Regulatory review and timeline
The affiliation is undergoing review by the Oregon Health Authority’s Health Care Market Oversight (HCMO) program, along with separate approvals involving a CCO, a commercial insurer, and federal antitrust authorities. Federal regulators have already cleared the deal on antitrust grounds, in part because the nearest MultiCare hospitals are about four hours away. Samaritan leaders said OHA staff recently sent another round of 14 questions, which they characterized as detailed but expected at this stage of review. Based on what they know now, they said they are cautiously aiming for OHA and related approvals by late summer or early fall, acknowledging that the process is bureaucratic and timelines may shift.
What the deal would do locally
Under the proposed structure, Samaritan’s local legal entities would remain, but MultiCare would become the sole corporate member of the nonprofit system. Leaders repeatedly said they expect no immediate disruption to patients’ care or employees’ day‑to‑day work.
Key points described for coastal and regional communities included:
• Branding: Samaritan would keep its name, with MultiCare gradually added as a supporting brand. Changes would start with the website and a few key buildings, with a phased rollout over time to avoid unnecessary expense.
• Insurance: Existing contracts would remain in force through at least 2026. UnitedHealthcare and Medicare Advantage, which Samaritan no longer contracts with, were described as “on the table” for future reconsideration, but only if agreements can be reached that are financially sustainable and do not risk the system’s stability.
• Investment: MultiCare has committed to invest $700 million over 10 years in Samaritan’s service area, with $300 million in the first five years and $400 million in the following five. Leaders said the total value of the transaction, when including assumption of debt and bonds, is close to $900 million.
On the central coast, leaders cited needs for a medical office building near Samaritan North Lincoln Hospital, additional pharmacy and rehabilitation services in the Newport area, and growth in local primary care and specialist coverage.
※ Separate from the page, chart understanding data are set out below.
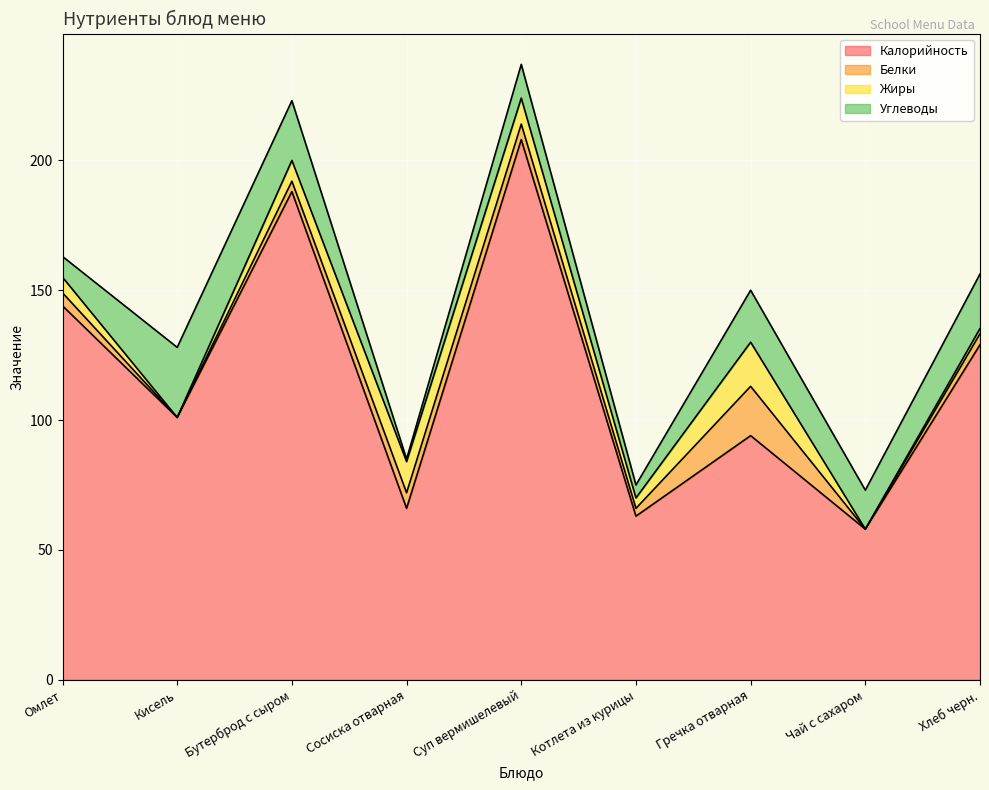

What is the label of the 2nd point from the left?

Кисель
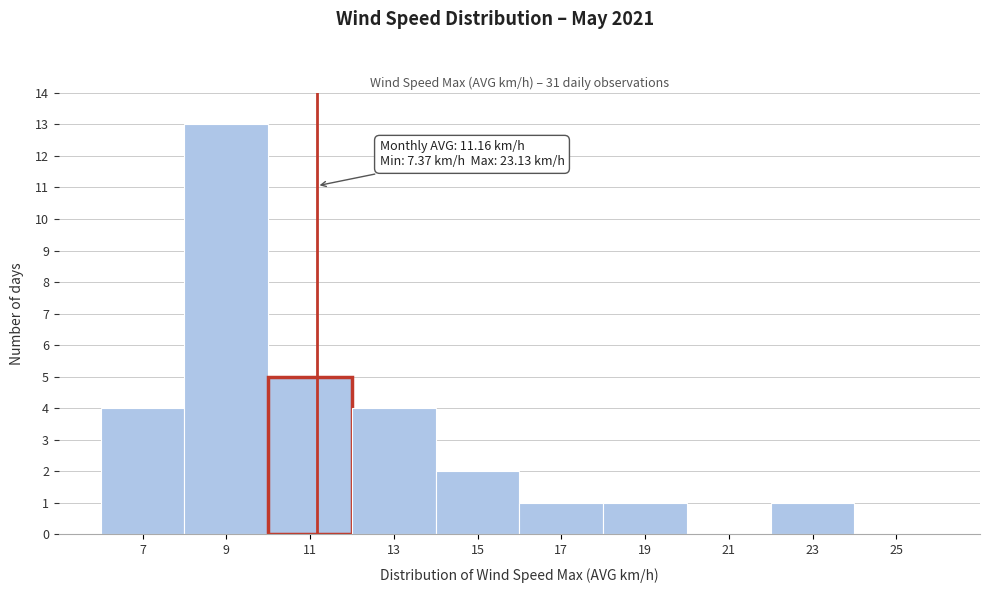

Over which range of the x-axis is the bar tallest?

8 to 10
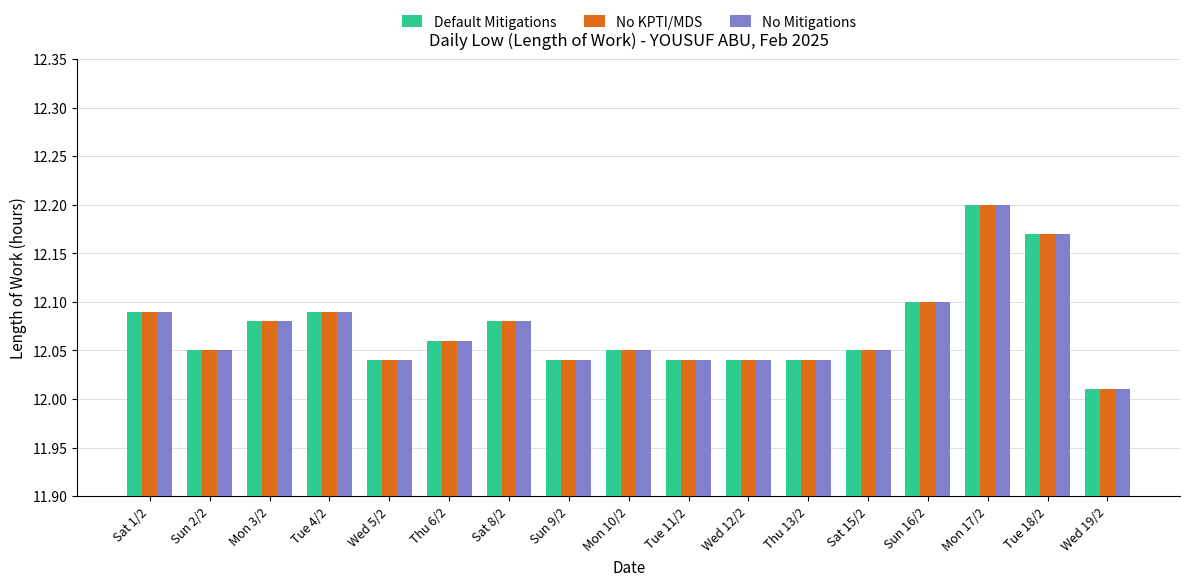

At which category is the sum across all series the highest?

Mon 17/2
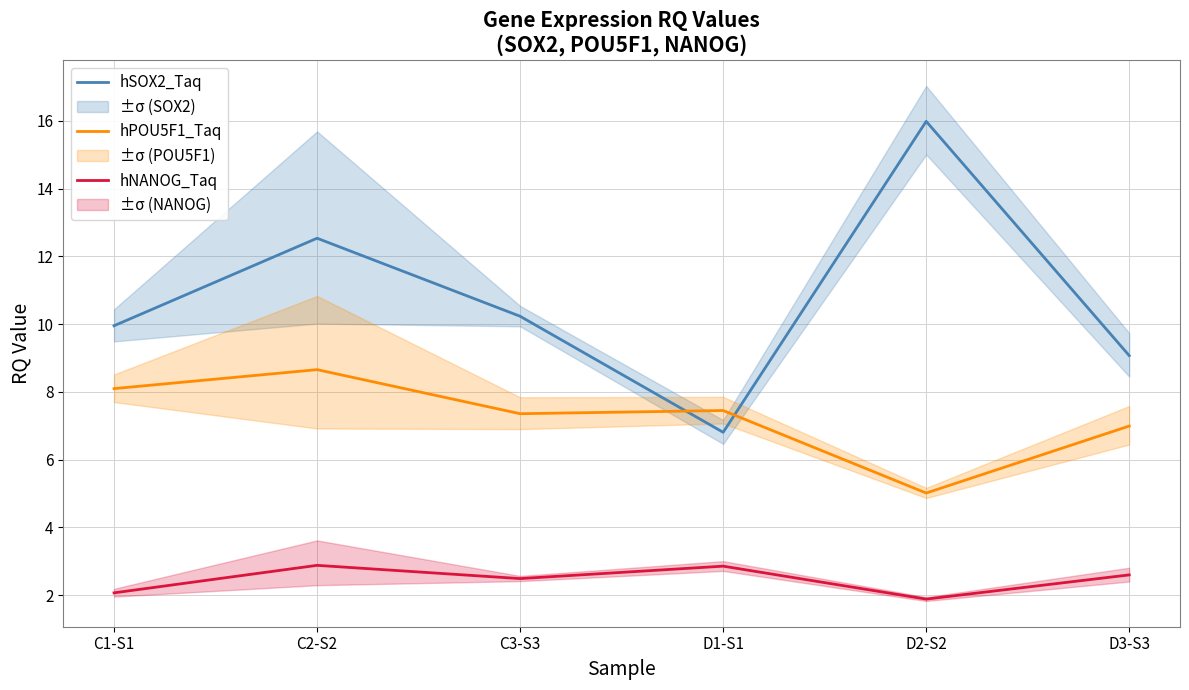

True or false: hPOU5F1_Taq has more than 0 interior local peaks.

True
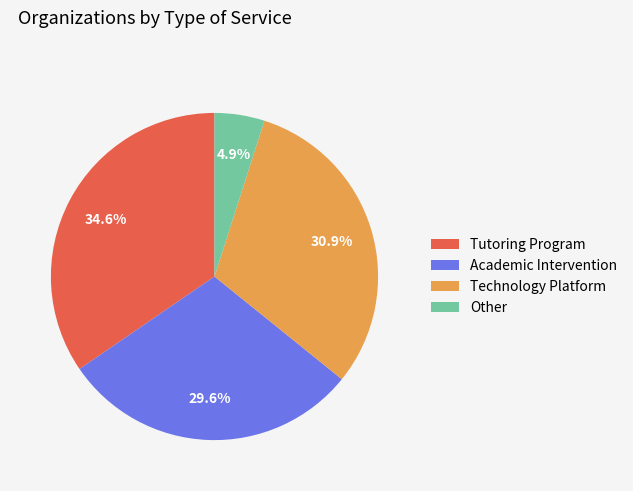

Which slice is the largest?

Tutoring Program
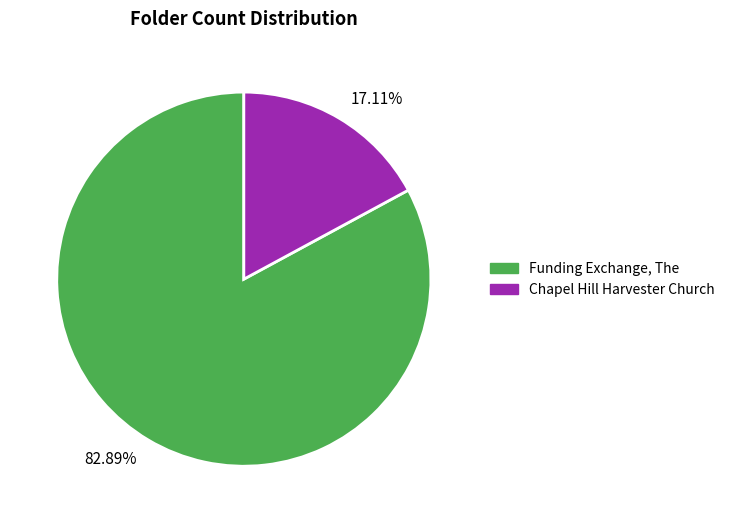

How many segments does this pie chart have?

2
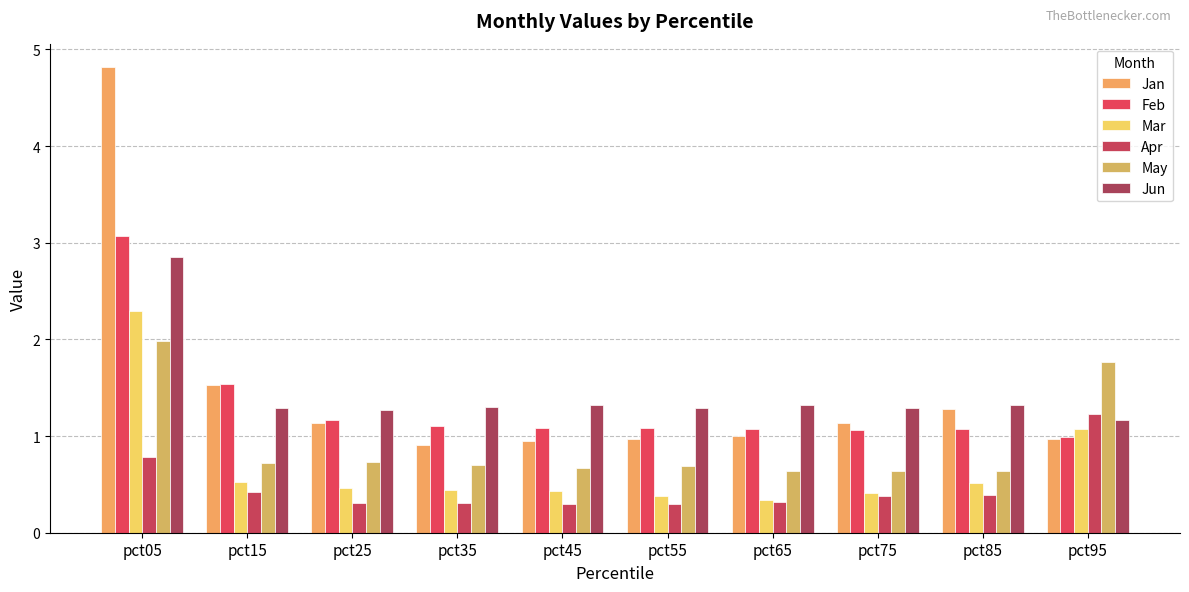

What value does the Jan series have at pct35?

0.9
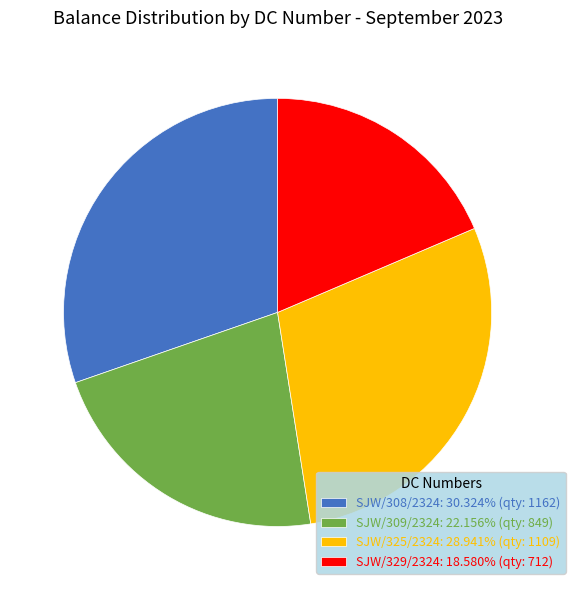

Do SJW/329/2324: 18.580% (qty: 712) and SJW/308/2324: 30.324% (qty: 1162) together represent more than half of the pie?

No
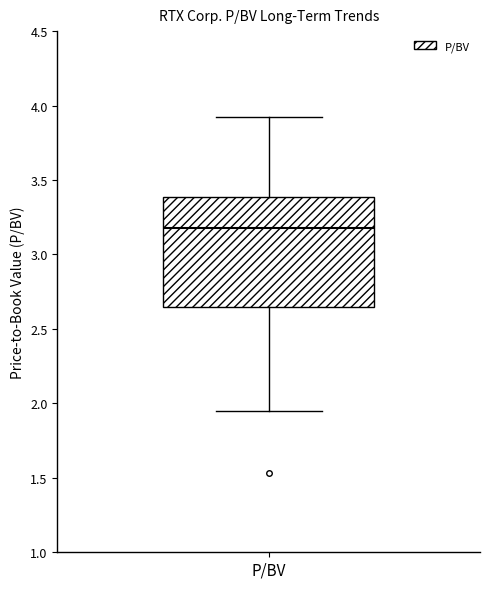

Where is the upper edge of the box for P/BV on the y-axis? The values are not printed on the chart, so give them approximately, as read against the axis.

3.40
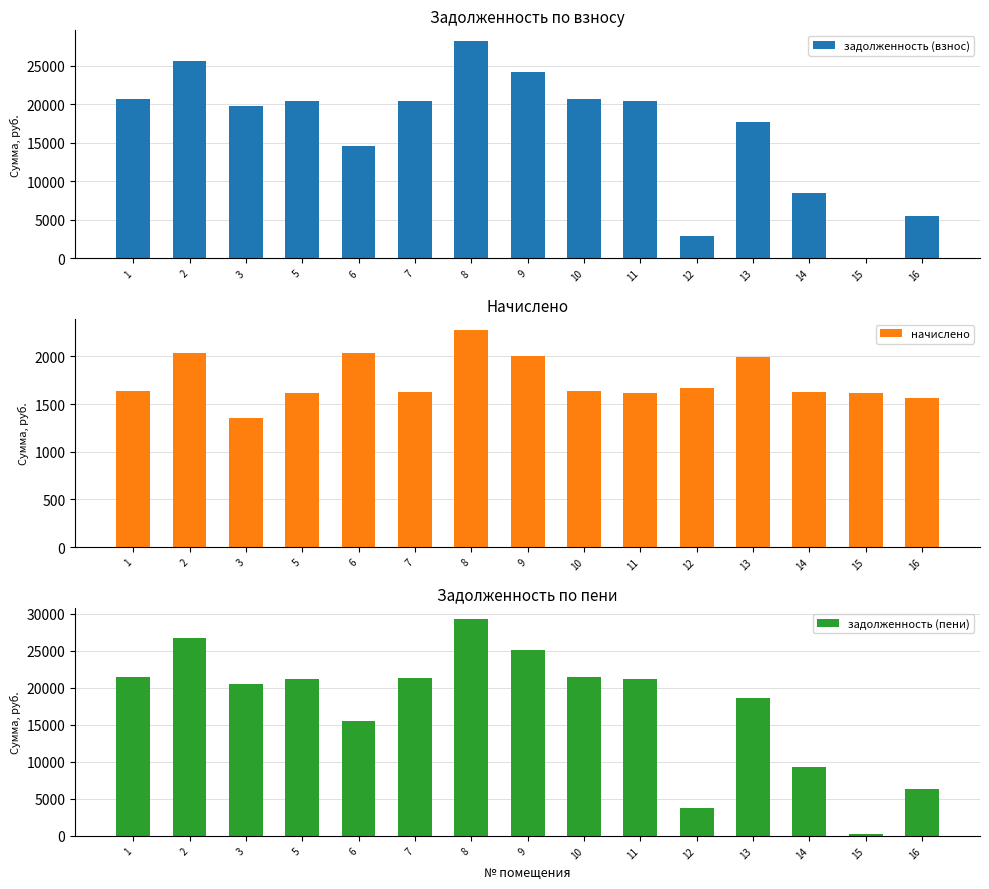

What is the sum of the задолженность (взнос) values at 2 and 7?

46078.1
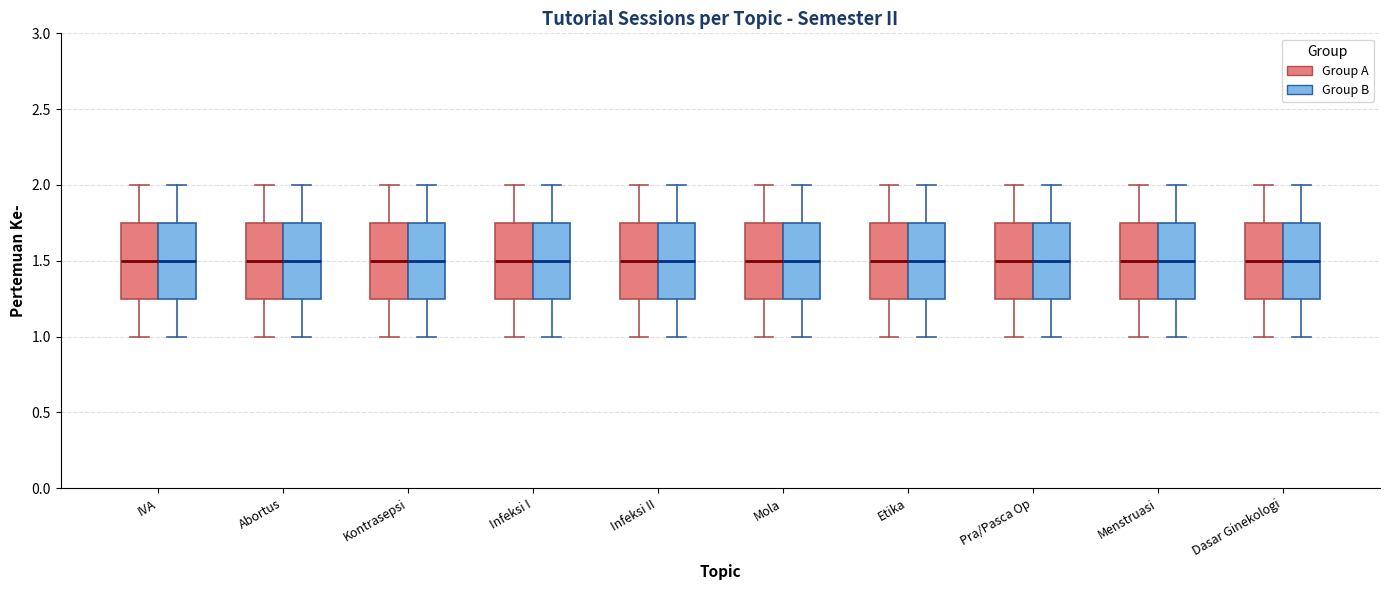

Reading left to right, transcribe this box plot: for each box, give where its median line is, the range the box spans, and where its two whiskers end, as read against the y-axis. The values are not printed on the chart, so give them approximately, as read against the axis.

IVA (Group A): median 1.50, box 1.25 to 1.75, whiskers 1.00 to 2.00
IVA (Group B): median 1.50, box 1.25 to 1.75, whiskers 1.00 to 2.00
Abortus (Group A): median 1.50, box 1.25 to 1.75, whiskers 1.00 to 2.00
Abortus (Group B): median 1.50, box 1.25 to 1.75, whiskers 1.00 to 2.00
Kontrasepsi (Group A): median 1.50, box 1.25 to 1.75, whiskers 1.00 to 2.00
Kontrasepsi (Group B): median 1.50, box 1.25 to 1.75, whiskers 1.00 to 2.00
Infeksi I (Group A): median 1.50, box 1.25 to 1.75, whiskers 1.00 to 2.00
Infeksi I (Group B): median 1.50, box 1.25 to 1.75, whiskers 1.00 to 2.00
Infeksi II (Group A): median 1.50, box 1.25 to 1.75, whiskers 1.00 to 2.00
Infeksi II (Group B): median 1.50, box 1.25 to 1.75, whiskers 1.00 to 2.00
Mola (Group A): median 1.50, box 1.25 to 1.75, whiskers 1.00 to 2.00
Mola (Group B): median 1.50, box 1.25 to 1.75, whiskers 1.00 to 2.00
Etika (Group A): median 1.50, box 1.25 to 1.75, whiskers 1.00 to 2.00
Etika (Group B): median 1.50, box 1.25 to 1.75, whiskers 1.00 to 2.00
Pra/Pasca Op (Group A): median 1.50, box 1.25 to 1.75, whiskers 1.00 to 2.00
Pra/Pasca Op (Group B): median 1.50, box 1.25 to 1.75, whiskers 1.00 to 2.00
Menstruasi (Group A): median 1.50, box 1.25 to 1.75, whiskers 1.00 to 2.00
Menstruasi (Group B): median 1.50, box 1.25 to 1.75, whiskers 1.00 to 2.00
Dasar Ginekologi (Group A): median 1.50, box 1.25 to 1.75, whiskers 1.00 to 2.00
Dasar Ginekologi (Group B): median 1.50, box 1.25 to 1.75, whiskers 1.00 to 2.00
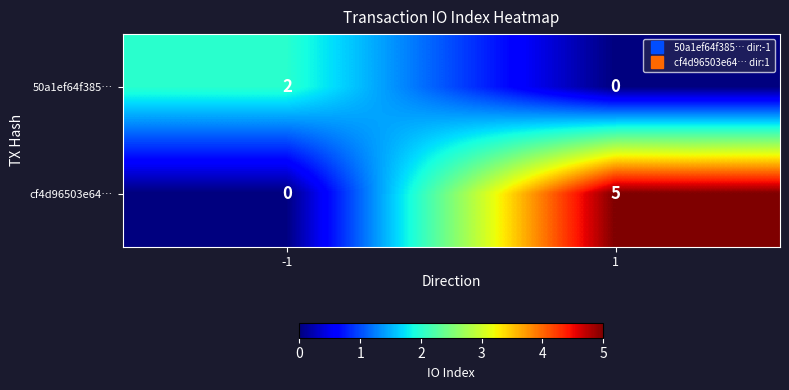

Which series changed the most between -1 and 1?

cf4d96503e64…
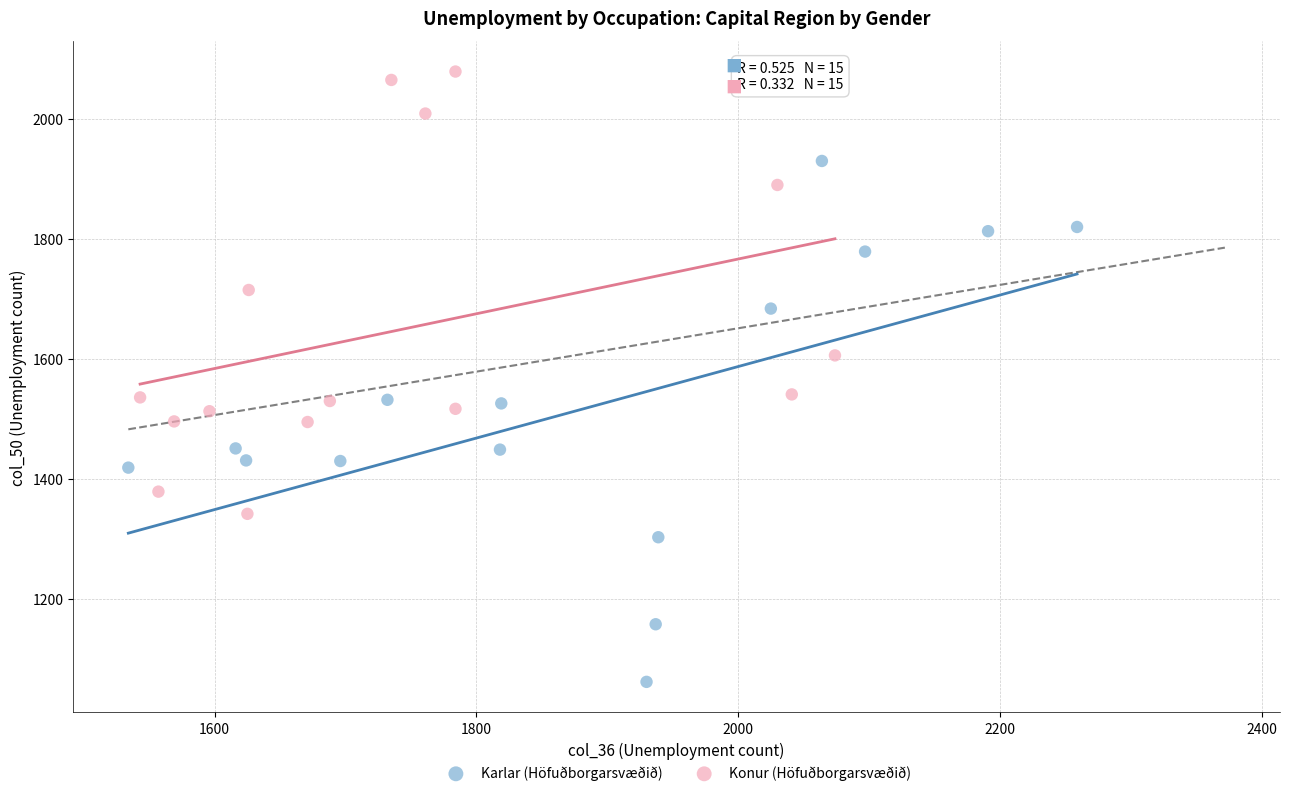

Which series contains the lowest Y value?

Karlar (Höfuðborgarsvæðið)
Telehealth expansion, using MultiCare’s existing platforms, was identified as a major opportunity to connect coastal patients with more specialty care without travel.
Cahill told the audience they intend to keep communicating openly as the process moves forward. They highlighted an affiliation information page and a live FAQ on the Samaritan website, where community members can submit questions. New questions raised at town halls, such as a breakdown of MultiCare’s mix of physicians and advanced practice providers, are to be added with answers over time.